▶ **EXERCISE**:
From the data below, return all lines holding the string "basket".

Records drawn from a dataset
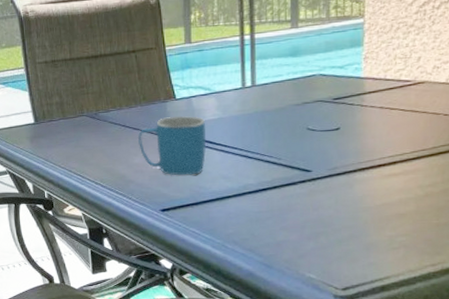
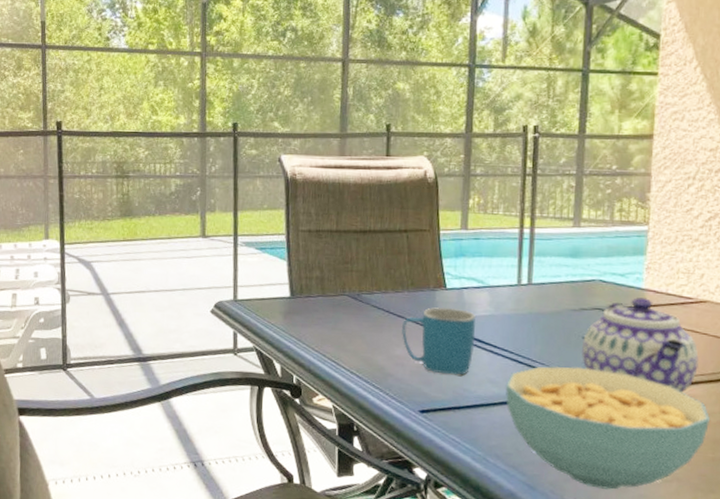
cereal bowl: none [237,155,432,261] -> present [505,366,710,490]
teapot: none [307,86,419,169] -> present [582,298,699,393]

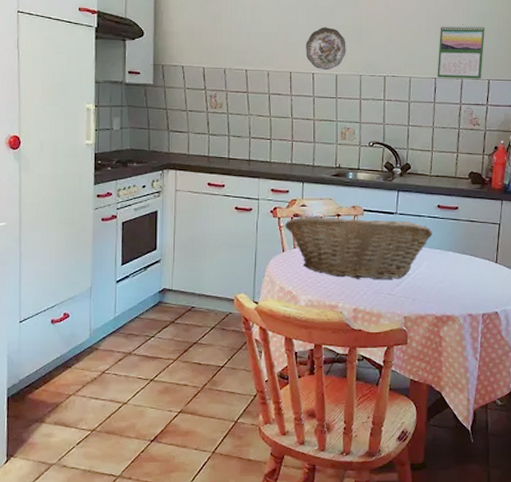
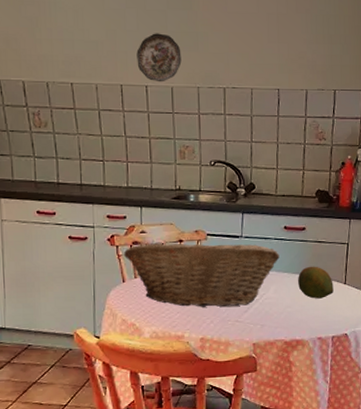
calendar: present [437,24,485,79] -> none [280,29,330,89]
fruit: none [450,244,485,276] -> present [298,266,334,299]

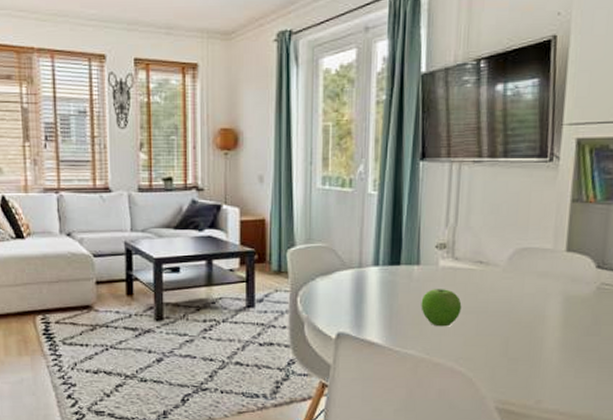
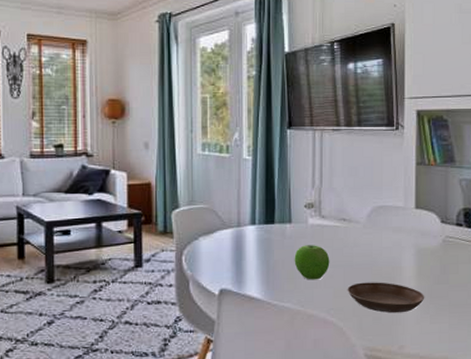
saucer: none [479,331,571,366] -> present [347,282,425,313]

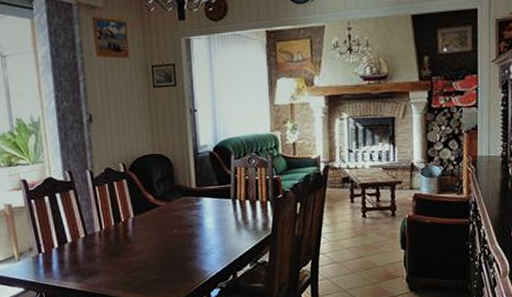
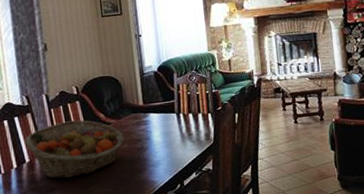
fruit basket: none [66,200,174,262] -> present [24,120,125,179]

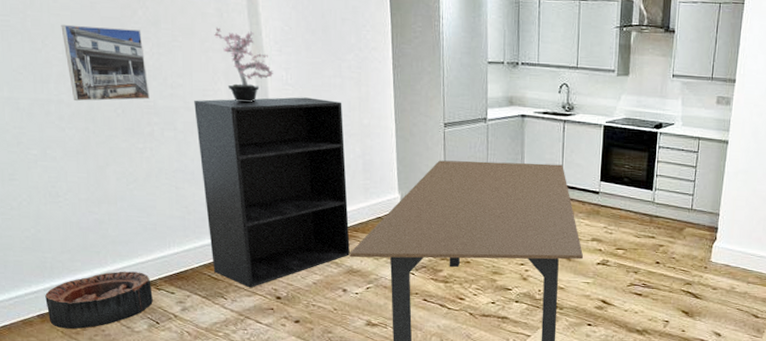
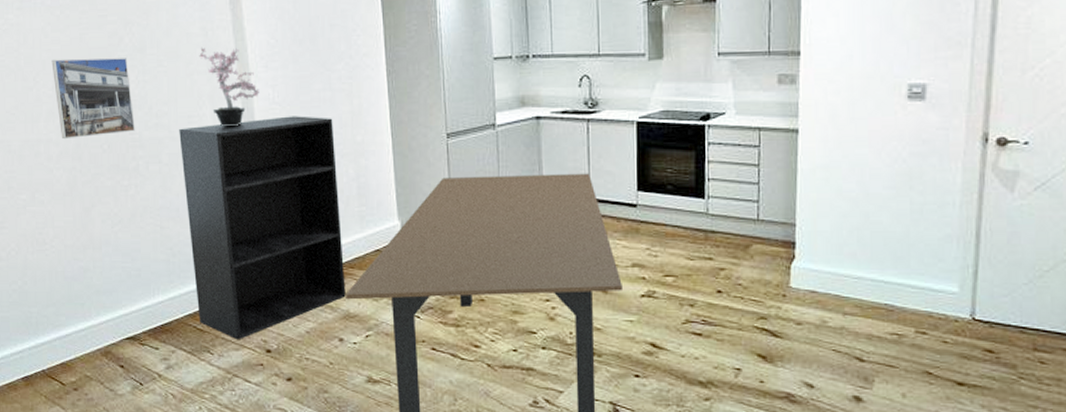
basket: present [45,271,153,329] -> none [30,325,137,393]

▶ **RESULT OF THIS TASK**:
fruit basket: none [66,200,174,262] -> present [24,120,125,179]
basket: present [45,271,153,329] -> none [30,325,137,393]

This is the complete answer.